## ABOUT THIS EXERCISE
Starting at the beginning of the entries below and ending at the line that contains "e not actually", write those lines out again with "budget" swapped for "spending" and everything else unchanged. Leave the pictures out of your answer.
--------------------
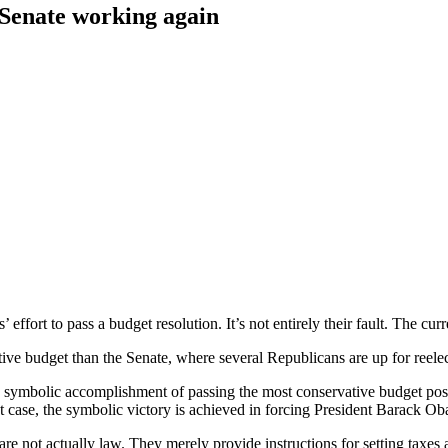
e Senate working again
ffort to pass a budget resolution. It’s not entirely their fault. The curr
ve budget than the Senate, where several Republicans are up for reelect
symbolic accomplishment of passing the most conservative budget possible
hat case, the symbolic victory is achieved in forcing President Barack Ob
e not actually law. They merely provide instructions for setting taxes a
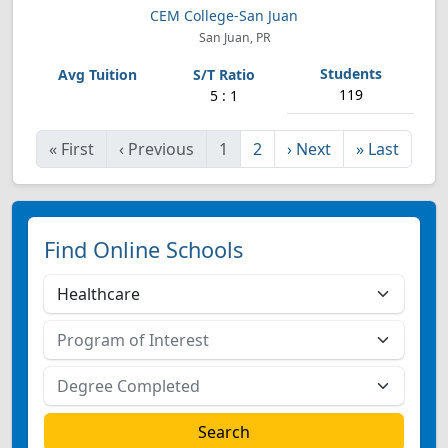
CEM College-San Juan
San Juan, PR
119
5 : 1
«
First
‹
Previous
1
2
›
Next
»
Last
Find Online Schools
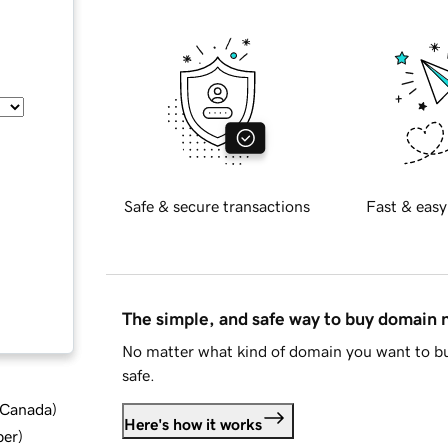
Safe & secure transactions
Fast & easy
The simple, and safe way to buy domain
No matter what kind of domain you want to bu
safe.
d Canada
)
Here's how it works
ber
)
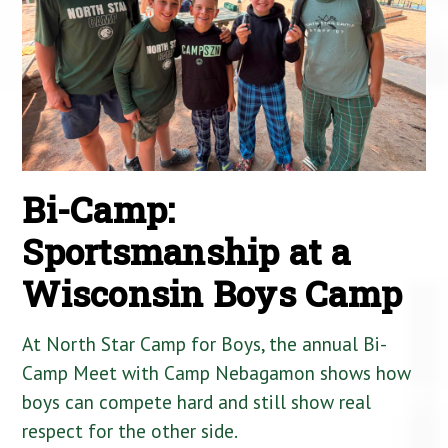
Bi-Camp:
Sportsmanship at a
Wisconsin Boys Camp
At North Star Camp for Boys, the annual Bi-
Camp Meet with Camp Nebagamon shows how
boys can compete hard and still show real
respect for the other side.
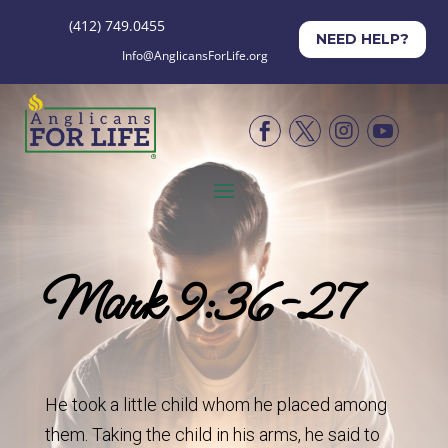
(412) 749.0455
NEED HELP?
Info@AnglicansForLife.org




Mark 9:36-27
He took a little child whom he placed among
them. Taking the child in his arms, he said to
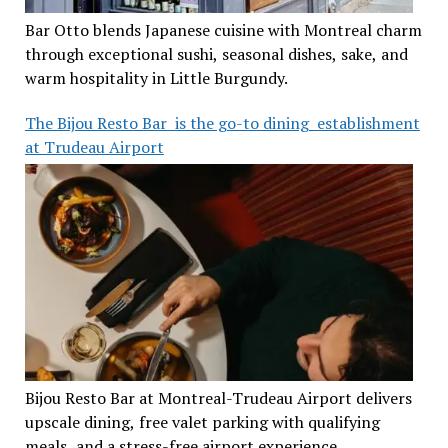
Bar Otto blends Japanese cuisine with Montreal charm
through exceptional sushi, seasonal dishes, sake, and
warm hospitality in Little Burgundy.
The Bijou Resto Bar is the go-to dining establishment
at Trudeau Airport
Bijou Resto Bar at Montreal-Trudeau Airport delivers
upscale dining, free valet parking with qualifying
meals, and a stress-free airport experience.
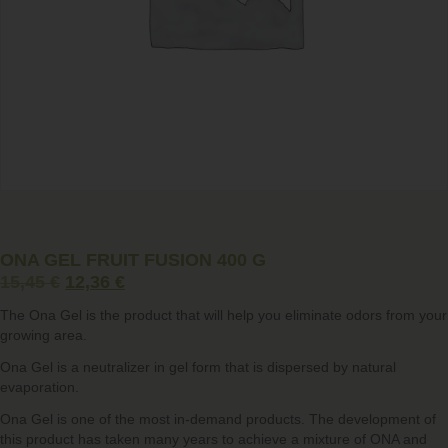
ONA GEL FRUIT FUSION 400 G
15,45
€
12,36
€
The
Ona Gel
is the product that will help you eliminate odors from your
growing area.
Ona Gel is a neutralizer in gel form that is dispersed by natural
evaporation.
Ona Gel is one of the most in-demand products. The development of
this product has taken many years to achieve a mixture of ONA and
--------------------
## EXPECTED ANSWER
e Senate working again
ffort to pass a spending resolution. It’s not entirely their fault. The curr
ve spending than the Senate, where several Republicans are up for reelect
symbolic accomplishment of passing the most conservative spending possible
hat case, the symbolic victory is achieved in forcing President Barack Ob
e not actually law. They merely provide instructions for setting taxes a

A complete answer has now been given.